I was thinking this weekend that one reason the US recovery may be slow is related to labor and capital mobility.
One substantial avenue to recovery in a recession has always been labor and capital mobility. The fast labor and capital can be redeployed from losing industries to improving ones, the faster a recovery occurs. One reasons Japan and certain European countries have had slower recoveries in the past than the US is that our mobility was higher and barriers to entrepreneurship lower.

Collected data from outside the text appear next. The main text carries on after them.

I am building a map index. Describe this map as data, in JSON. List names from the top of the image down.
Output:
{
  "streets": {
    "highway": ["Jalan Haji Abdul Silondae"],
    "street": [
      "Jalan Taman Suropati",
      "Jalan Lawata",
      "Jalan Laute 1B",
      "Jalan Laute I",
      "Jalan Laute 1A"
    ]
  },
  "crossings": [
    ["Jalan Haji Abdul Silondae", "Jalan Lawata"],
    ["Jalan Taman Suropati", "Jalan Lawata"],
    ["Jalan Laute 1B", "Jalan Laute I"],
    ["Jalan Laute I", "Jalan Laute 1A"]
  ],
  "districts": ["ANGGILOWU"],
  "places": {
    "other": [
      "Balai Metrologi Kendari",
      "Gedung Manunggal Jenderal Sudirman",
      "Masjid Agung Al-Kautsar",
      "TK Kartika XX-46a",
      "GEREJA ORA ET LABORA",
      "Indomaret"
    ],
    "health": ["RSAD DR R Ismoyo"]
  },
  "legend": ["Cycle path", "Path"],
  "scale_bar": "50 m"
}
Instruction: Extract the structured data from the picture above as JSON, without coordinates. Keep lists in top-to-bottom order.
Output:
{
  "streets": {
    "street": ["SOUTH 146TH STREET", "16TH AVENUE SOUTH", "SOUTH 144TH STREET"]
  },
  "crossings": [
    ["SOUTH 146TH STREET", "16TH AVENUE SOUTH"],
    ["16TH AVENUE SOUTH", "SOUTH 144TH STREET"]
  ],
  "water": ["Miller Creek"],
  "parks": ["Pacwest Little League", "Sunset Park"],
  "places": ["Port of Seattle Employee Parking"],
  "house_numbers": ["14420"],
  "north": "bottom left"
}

But it strikes me that two things are going on in the US to endanger this advantage we have always enjoyed
- The government push for home ownership has turned out to be a trap. Not only did it help create the bubble, whose bursting destroyed a lot of real and paper wealth, but it has greatly reduced labor mobility. Home ownership makes labor mobility much harder even in a good housing market when one can sell his or her home easily. In a bad market like today, very few feel they can pick up and move. I might want to give up on the construction industry in Michigan and move to the oil patch of North Dakota, but how can I do that if I own a home that I can't sell? A number of other actions, most notably the repeated extension of unemployment benefits, contributes to the lack of mobility.
- The government seems hell bent on doing everything it can to prevent, even reverse the tide, of capital mobility. The government shifted tends of billions of capital into auto industry hands that had destroyed value for decades. It continues to put the brakes on what should be an oil and gas exploration and production boom. It kills health industries like light bulbs and shifts billions into useless politically powerful hands making ethanol. The NLRB is preventing major American manufacturers from making factory investments in southern states.
In the late 1970's, the auto industry was in trouble but the oil patch was booming. The Houston newspapers sold well in Michigan, popular for their help wanted ads. From space, the Interstate highways between the Detroit and Texas probably looked orange from all the U-haul trailers.
The exact same dynamics could and should be occurring today. Capital and labor should be shifting from, for example, the failing auto industry to the growing energy sector. But the government today stands to block this reallocation. It is raising taxes on oil companies and placing barriers to their growth, while giving tax money to the auto industry and using every bit of power it can to sustain it. Combine this type of barrier to capital flows (and auto/energy is but a couple of examples) with rising barriers to entrepreneurship, and it should be no surprise that growth is abysmal.
This is what happens in a corporate state. Past winners retain huge amounts of power in the government long after their companies have become senescent in the marketplace. Politicians argue for the power to pick winners and losers in the economy but generally use it only to protect current competitors and stand in the way of progress.